Thursday, September 25, 2003

Barnes Foundation.

One of my unfulfilled dreams has been to visit The Barnes Foundation. Tickets are very hard to get.
But it seems that things will change, according to today's NYTimes Editorial :

"Help is at hand - poetically enough, in a Pennsylvania orphans' court -” for the Barnes Foundation, the hideaway outside Philadelphia that houses one of the world's most highly prized but secluded art collections.

More than 300 Cezannes, Renoirs and Matisses glow pricelessly in the foundation's grand and remote treasure palace, created by Dr. Albert Barnes. A voracious, idiosyncratic collector who began his Impressionist and Post-Impressionist trove 80 years ago, Dr. Barnes had a vision of inspiring the common man with great art. But he housed the collection in an inaccessible estate and when he died, he locked it up with a will that forbade selling or moving any of the 2,000 pieces.
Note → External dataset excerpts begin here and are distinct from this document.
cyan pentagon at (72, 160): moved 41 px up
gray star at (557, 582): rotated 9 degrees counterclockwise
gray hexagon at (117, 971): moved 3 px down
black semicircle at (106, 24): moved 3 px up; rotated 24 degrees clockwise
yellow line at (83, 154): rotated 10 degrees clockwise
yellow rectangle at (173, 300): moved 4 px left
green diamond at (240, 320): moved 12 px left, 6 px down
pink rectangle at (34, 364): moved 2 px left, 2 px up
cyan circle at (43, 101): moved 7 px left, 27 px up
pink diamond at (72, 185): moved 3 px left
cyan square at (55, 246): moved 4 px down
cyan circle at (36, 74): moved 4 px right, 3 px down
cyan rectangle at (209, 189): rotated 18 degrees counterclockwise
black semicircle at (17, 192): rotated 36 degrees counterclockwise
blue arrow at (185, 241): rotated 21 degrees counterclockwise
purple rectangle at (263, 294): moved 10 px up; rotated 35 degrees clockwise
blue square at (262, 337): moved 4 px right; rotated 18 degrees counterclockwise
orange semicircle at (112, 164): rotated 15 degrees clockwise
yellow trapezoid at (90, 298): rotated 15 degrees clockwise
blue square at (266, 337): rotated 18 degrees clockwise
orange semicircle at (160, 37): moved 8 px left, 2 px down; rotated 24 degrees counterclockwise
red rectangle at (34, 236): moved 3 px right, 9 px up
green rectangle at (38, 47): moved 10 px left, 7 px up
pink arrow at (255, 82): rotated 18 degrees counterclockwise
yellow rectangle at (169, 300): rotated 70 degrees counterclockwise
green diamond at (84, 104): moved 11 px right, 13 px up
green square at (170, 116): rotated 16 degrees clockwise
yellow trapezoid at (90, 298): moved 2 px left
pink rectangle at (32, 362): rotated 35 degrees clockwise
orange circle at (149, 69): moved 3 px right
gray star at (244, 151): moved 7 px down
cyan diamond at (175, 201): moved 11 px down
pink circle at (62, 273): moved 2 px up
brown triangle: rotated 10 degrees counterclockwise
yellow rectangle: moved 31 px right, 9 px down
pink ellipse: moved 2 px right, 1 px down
His $10 million legacy spent, the foundation's trustees, appointed by the board of Lincoln University, a historically black institution, have been reduced to fighting bankruptcy and litigation.

A drawn-out, delicate struggle to break Dr. Barnes's will showed little promise until last week, when Lincoln's board agreed to a plan to move the collection to a new museum to be built in downtown Philadelphia. The plan, driven home by Gov. Edward Rendell, offers $150 million in pledges from leading foundations to update the Barnes as a showcase open to far more visitors. It also promises Lincoln closer academic ties to the collection and $50 million in new campus construction."